QUOTED PASSAGE:
The Washington PostDemocracy Dies in Darkness

The crucial FDA nutrition label battle you probably don’t know about, but should

The devil is in the details. (FDA)

At the beginning of this year, the U.S. Food and Drug Administration made an announcement. For the first time in more than a decade, the FDA was mulling over making significant changes to the Nutrition Facts label (pdf) found on just about every food item sitting on grocery store shelves around the nation. More than five months later, the agency is still hearing vehement support from a number of advocacy groups and vicious dissent from several major food associations, and much of it is about one subtle but crucial proposed addition: an "added sugar" label.

THINGS TO DO:
- 1) Condense the paragraph of the article on the FDA nutrition label that begins "At the beginning of this year" into two sentences, keeping its main facts.
- 2) Reproduce the part of the article on the FDA nutrition label from "The Washington PostDemocracy" to "the details. (FDA)".

SUPPLIED INFORMATION:

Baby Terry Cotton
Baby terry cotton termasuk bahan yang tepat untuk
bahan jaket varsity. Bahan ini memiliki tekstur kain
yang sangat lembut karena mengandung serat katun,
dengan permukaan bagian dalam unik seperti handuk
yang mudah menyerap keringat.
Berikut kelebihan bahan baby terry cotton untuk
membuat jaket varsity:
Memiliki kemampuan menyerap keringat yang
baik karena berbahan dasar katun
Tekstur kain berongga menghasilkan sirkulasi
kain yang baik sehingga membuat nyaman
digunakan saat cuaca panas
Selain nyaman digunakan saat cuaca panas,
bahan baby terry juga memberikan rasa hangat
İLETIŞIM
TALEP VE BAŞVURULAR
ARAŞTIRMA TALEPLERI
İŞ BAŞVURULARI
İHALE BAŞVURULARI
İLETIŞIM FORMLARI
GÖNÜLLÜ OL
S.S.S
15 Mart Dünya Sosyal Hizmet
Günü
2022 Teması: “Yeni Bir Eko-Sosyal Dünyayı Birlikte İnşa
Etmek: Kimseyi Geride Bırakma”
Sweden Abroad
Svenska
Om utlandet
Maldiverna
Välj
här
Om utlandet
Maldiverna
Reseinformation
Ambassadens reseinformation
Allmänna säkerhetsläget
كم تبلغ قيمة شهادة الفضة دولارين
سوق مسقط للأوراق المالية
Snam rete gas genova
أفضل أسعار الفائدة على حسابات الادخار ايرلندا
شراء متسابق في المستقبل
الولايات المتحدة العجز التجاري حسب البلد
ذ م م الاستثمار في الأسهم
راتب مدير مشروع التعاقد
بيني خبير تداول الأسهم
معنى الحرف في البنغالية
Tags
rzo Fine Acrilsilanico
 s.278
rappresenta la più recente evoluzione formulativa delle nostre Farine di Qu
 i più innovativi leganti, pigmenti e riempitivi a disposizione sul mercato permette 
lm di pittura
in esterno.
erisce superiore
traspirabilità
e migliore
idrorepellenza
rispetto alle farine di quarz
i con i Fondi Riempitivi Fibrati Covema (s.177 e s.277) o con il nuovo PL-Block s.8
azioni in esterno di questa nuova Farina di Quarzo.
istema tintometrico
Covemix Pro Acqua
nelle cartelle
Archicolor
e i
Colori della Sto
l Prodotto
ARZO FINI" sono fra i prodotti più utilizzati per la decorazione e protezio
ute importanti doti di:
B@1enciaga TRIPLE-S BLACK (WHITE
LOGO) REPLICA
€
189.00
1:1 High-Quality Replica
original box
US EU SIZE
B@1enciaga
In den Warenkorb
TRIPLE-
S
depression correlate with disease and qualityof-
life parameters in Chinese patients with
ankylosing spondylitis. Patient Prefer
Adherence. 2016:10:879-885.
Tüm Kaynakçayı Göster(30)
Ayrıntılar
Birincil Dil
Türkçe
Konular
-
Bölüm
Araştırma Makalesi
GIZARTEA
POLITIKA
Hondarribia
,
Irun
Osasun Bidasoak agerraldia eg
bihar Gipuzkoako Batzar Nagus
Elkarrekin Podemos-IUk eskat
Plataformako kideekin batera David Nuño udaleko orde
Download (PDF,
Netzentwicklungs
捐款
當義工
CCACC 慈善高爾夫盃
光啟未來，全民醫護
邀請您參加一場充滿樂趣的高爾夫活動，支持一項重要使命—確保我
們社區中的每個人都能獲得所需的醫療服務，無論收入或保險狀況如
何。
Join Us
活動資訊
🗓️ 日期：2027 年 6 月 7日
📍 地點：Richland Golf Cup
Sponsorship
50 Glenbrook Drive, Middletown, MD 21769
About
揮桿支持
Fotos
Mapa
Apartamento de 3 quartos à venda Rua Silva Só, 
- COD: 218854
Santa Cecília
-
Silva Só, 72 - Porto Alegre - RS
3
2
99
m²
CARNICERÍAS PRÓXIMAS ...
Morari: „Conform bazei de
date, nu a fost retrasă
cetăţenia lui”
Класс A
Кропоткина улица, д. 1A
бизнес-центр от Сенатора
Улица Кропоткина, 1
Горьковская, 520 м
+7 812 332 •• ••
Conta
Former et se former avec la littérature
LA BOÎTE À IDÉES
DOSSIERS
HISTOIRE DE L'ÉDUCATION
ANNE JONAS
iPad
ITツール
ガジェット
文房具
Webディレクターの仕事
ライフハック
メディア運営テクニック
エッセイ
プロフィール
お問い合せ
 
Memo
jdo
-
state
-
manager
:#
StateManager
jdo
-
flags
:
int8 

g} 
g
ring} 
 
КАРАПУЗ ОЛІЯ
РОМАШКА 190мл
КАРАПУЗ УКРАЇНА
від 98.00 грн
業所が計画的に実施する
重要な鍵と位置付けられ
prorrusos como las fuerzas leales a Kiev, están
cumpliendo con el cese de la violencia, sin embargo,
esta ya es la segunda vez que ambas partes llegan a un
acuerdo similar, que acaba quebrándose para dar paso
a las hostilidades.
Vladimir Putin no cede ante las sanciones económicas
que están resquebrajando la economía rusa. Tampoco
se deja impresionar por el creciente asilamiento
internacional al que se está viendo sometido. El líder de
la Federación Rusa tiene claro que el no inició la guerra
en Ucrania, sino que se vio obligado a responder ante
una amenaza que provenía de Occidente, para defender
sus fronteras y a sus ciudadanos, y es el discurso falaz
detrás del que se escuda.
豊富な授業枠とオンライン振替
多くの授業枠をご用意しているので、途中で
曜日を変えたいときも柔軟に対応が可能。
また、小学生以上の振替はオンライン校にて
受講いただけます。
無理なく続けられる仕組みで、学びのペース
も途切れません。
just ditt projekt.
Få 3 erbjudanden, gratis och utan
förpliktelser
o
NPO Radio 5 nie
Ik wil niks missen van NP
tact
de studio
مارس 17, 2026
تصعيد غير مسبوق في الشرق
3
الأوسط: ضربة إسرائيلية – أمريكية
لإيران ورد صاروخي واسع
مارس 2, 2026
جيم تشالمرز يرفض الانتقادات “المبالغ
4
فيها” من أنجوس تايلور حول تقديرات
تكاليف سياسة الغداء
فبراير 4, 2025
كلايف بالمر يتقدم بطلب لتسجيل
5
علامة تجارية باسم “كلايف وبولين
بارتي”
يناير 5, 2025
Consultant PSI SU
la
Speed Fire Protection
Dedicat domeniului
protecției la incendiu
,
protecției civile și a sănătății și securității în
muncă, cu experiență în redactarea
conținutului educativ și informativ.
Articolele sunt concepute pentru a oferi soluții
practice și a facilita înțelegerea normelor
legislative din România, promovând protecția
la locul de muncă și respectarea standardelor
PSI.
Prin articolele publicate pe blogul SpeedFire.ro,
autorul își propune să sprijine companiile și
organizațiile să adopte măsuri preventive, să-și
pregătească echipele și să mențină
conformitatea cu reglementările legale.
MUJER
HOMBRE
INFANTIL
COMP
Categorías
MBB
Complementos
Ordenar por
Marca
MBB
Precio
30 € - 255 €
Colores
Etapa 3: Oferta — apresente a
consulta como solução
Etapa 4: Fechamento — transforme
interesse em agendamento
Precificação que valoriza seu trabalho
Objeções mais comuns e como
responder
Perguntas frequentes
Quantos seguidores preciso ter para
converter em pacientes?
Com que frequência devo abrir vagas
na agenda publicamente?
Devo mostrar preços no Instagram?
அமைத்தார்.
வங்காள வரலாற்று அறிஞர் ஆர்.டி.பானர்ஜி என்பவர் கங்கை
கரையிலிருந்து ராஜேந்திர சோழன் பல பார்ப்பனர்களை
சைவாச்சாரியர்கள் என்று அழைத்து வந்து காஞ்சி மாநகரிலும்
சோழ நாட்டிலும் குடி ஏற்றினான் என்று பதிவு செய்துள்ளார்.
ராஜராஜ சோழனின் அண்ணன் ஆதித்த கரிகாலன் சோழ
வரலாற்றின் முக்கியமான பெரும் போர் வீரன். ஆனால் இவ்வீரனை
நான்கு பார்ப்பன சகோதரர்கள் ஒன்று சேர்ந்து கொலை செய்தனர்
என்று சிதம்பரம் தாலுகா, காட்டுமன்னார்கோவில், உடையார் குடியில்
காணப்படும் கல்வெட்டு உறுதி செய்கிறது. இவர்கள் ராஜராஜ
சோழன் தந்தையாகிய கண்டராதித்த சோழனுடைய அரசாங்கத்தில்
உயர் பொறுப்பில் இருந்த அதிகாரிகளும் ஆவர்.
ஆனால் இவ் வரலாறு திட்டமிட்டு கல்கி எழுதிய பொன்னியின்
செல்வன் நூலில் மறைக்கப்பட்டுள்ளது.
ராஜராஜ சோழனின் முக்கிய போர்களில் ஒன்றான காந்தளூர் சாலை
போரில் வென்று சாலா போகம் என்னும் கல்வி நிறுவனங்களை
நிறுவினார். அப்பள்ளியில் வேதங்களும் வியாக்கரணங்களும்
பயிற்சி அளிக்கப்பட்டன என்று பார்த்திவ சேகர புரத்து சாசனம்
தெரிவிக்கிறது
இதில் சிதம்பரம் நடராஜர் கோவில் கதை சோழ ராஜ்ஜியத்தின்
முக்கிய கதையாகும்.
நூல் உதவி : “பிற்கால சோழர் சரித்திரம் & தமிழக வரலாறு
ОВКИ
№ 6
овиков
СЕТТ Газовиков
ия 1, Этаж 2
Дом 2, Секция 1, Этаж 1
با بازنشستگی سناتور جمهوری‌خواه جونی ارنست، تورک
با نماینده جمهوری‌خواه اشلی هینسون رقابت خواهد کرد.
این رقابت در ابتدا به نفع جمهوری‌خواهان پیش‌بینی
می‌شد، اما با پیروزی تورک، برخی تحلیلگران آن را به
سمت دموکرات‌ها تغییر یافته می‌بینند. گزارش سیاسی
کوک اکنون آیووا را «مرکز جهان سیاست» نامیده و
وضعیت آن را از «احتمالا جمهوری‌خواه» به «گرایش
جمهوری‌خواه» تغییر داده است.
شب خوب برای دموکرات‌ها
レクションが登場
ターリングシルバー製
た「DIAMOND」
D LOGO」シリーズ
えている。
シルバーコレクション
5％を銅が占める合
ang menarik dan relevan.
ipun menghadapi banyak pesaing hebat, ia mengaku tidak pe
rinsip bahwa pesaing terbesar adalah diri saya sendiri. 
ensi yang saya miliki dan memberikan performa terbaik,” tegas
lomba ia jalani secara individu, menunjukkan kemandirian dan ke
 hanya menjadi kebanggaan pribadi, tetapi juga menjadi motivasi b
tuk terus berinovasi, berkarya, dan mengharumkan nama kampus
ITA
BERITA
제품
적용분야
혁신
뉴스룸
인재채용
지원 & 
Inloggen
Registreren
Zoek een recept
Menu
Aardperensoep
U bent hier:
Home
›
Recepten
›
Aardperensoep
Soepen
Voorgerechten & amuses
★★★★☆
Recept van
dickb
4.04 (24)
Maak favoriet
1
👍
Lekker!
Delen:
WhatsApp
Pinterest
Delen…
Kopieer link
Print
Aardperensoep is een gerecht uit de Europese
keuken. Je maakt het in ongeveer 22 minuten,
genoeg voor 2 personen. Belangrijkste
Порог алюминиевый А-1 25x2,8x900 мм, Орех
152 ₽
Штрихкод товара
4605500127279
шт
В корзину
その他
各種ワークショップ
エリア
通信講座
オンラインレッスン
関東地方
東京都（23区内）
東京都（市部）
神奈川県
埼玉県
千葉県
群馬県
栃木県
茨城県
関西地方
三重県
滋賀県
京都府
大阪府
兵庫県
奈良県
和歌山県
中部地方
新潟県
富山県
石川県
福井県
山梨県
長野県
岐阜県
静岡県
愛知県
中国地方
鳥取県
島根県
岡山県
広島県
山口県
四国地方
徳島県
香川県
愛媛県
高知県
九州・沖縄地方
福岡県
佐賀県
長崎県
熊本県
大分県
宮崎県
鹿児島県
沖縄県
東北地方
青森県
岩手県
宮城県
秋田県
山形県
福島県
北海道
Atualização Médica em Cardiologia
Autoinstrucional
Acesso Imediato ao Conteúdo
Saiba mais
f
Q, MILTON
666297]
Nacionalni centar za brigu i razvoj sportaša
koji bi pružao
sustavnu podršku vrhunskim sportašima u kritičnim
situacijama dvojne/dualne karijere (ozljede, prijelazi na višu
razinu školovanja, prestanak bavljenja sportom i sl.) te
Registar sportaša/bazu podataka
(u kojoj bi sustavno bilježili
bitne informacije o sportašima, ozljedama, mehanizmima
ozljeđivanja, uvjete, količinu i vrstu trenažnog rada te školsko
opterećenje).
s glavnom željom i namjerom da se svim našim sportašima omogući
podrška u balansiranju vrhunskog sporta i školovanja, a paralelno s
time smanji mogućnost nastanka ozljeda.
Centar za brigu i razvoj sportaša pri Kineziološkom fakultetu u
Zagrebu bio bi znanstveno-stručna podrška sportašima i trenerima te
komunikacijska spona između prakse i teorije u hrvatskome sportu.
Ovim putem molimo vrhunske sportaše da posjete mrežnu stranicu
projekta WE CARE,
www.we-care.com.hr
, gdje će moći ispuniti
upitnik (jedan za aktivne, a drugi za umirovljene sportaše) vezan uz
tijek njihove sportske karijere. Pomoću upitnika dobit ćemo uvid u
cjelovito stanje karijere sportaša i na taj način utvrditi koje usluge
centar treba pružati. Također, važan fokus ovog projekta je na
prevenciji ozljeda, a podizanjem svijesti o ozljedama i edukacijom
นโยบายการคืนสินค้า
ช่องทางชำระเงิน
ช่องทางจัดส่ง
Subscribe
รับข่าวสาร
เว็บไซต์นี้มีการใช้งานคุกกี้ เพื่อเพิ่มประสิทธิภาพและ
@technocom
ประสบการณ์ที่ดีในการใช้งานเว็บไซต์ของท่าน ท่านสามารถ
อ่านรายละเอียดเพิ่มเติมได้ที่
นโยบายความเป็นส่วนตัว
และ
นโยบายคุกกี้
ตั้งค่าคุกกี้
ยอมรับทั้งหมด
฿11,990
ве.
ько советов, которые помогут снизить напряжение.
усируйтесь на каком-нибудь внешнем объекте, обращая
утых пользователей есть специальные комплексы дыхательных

ANSWERS BY TASK:
- 1) Early this year, the FDA announced it was considering its first significant changes in more than a decade to the Nutrition Facts label found on nearly every grocery store food item. More than five months later, advocacy groups strongly support the plan and several major food associations fiercely oppose it, largely over one proposed addition: an "added sugar" label.

- 2)
The Washington PostDemocracy Dies in Darkness

The crucial FDA nutrition label battle you probably don’t know about, but should

The devil is in the details. (FDA)